Der Apotheker als Vorbild

"Shifting baselines" – und was sie für die Mitarbeiterführung bedeuten

Shifting baselines – damit ist gemeint: Was gestern als unnormal und außergewöhnlich galt, beurteilen wir heute als normal – und umgekehrt. Was jedoch hat das mit der Mitarbeiterführung zu tun?

Warum herrscht in der einen Apotheke ein Klima des Vertrauens, das sich in dem partnerschaftlichen Umgangston zwischen dem Apotheker und den Mitarbeitern niederschlägt? Was sich dann auch in den Kundenbeziehungen des Apothekenteams manifestiert, die durchweg partnerschaftlich organisiert sind?

Anderes Beispiel: Im Mitarbeitergespräch formuliert der Chef in der einen Apotheke selbst konkrete und eilige Anweisungen in einem kooperativen Duktus: "Frau Müller, sind Sie bitte so freundlich und beraten den Kunden im Frei- und Sichtwahlbereich? Er hat es etwas eilig und darum müssen wir jetzt sofort " Während es in der anderen Apotheke auch diesbezüglich ganz anders zugeht – rau, autoritär, sachlich, neutral, unpersönlich. Natürlich, dies muss nicht zwangsläufig eine negative Bedeutung für die Beratungsqualität und Kundenorientierung haben. Zuweilen jedoch bemerkt der Kunde schon beim Betreten der Apotheke eine gedrückte Stimmung.

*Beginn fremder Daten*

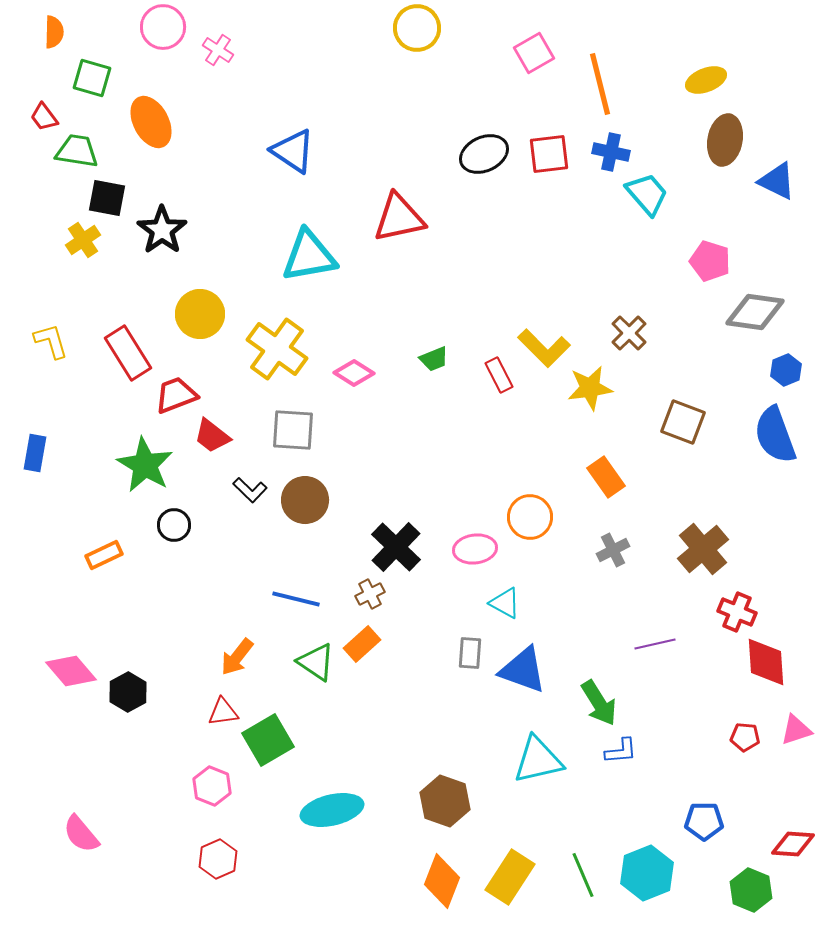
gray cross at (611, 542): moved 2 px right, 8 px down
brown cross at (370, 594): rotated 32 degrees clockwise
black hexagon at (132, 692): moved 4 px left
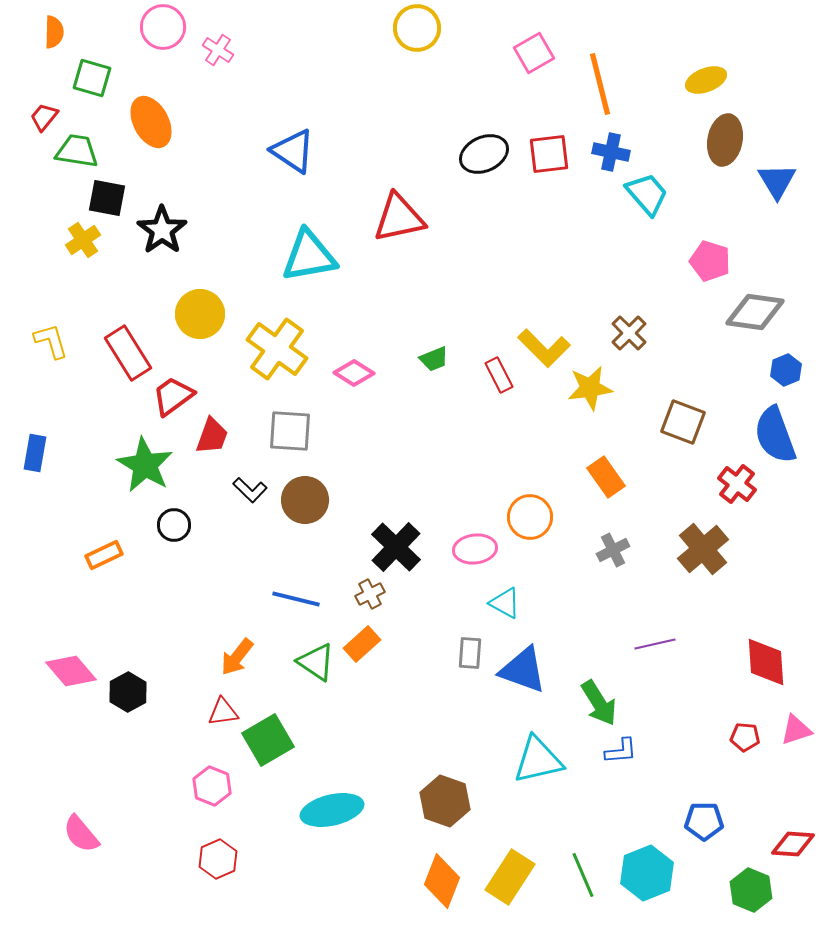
red trapezoid at (44, 117): rotated 76 degrees clockwise
blue triangle at (777, 181): rotated 33 degrees clockwise
red trapezoid at (176, 395): moved 3 px left, 1 px down; rotated 15 degrees counterclockwise
gray square at (293, 430): moved 3 px left, 1 px down
red trapezoid at (212, 436): rotated 108 degrees counterclockwise
red cross at (737, 612): moved 128 px up; rotated 15 degrees clockwise
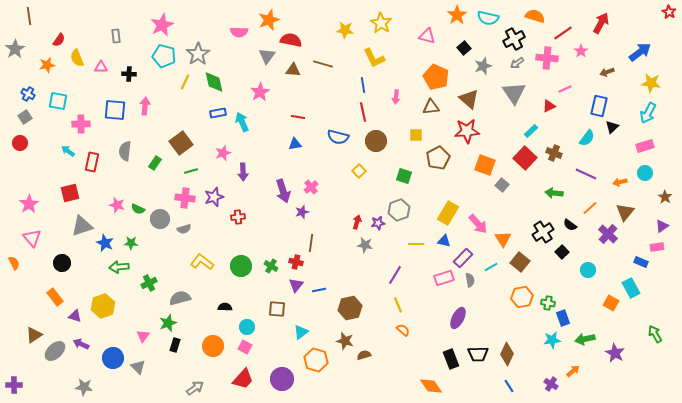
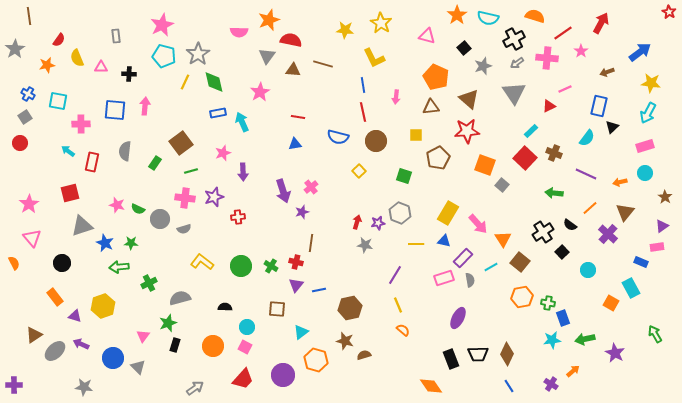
gray hexagon at (399, 210): moved 1 px right, 3 px down; rotated 20 degrees counterclockwise
purple circle at (282, 379): moved 1 px right, 4 px up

Shifting baselines: Wie sich Grenzen unmerklich verschieben

Die Gründe für die unterschiedlichen Atmosphären in den Apotheken sind vielfältig. Wenn sich aber erst einmal ein bestimmtes Betriebsklima ausgebildet hat, scheint es schwierig zu sein, eine Änderung herbeizuführen. Neue Mitarbeiter zum Beispiel passen sich rasch den Gepflogenheiten ihrer Arbeitsumgebung an und übernehmen den partnerschaftlichen oder den autoritären Umgangsstil.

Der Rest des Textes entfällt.